On the Non‐Specular Reflection of Plane Waves of Sound

The non‐specular or scattered reflection of plane waves of sound by various rigid, non‐absorbent non‐porous surfaces composed of either semicylindrical or hemispherical bosses (protuberances) on an infinite plane is analyzed. Exact solutions for the problem of the single boss and a plane wave at an arbitrary angle of incidence are derived through consideration of a cylinder or sphere and two simultaneously incident “image waves.” Finite patterned distributions of such bosses are then treated and the far field solution obtained subject to the restriction that the secondary excitations of the various bosses be neglected. (The equivalent problems for cylinders and spheres are also considered as well as the second‐order solution, for the cylindrical case, which takes into account the interaction of neighboring elements.) These solutions are found to contain the characteristic Fraunhofer terms for a grating or lattice.
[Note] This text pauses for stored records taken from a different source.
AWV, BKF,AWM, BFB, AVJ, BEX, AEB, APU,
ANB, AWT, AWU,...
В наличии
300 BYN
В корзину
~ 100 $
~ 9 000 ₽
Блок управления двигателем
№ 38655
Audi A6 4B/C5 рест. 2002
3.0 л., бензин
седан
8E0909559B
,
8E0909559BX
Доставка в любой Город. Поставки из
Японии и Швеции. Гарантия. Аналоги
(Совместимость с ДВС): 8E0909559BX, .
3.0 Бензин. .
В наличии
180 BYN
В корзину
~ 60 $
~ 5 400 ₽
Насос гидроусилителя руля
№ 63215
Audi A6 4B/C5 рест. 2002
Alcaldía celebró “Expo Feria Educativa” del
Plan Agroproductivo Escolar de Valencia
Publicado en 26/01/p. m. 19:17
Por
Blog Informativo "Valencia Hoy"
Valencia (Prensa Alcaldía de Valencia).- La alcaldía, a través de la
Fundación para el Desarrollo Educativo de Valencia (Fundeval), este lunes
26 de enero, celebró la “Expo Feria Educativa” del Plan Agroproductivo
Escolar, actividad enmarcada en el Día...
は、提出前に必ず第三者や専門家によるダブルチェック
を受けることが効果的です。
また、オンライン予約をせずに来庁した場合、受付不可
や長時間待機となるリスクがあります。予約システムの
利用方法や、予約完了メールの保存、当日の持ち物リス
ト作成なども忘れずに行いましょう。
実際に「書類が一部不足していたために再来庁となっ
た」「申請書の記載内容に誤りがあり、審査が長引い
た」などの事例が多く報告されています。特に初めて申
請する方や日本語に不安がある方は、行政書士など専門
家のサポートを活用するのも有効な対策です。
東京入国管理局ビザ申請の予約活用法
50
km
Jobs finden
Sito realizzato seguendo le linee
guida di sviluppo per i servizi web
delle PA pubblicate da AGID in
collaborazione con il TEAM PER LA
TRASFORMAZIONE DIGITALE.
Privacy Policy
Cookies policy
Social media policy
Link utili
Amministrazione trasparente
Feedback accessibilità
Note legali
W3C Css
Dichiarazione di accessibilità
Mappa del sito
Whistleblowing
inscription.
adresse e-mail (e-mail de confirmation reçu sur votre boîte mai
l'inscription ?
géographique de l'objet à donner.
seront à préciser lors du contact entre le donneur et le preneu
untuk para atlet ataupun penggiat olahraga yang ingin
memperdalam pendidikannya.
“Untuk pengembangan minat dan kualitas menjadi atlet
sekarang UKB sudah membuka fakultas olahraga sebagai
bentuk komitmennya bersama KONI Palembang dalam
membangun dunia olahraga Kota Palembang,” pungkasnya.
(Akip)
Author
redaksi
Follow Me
The asymptotic solutions for the single bosses (Kr≫1, Ka<1) are then extended to consider both finite and infinite uniform random distributions. The solutions for the finite distributions are found to contain the characteristic Fraunhofer terms for similarly shaped apertures. The solutions for the infinite distributions (of semicylinders or hemispheres) are found to be remarkably similar when expressed in terms of the volumetric departure from the plane per cm² of distribution. Some extensions and ramifications of the results are also considered.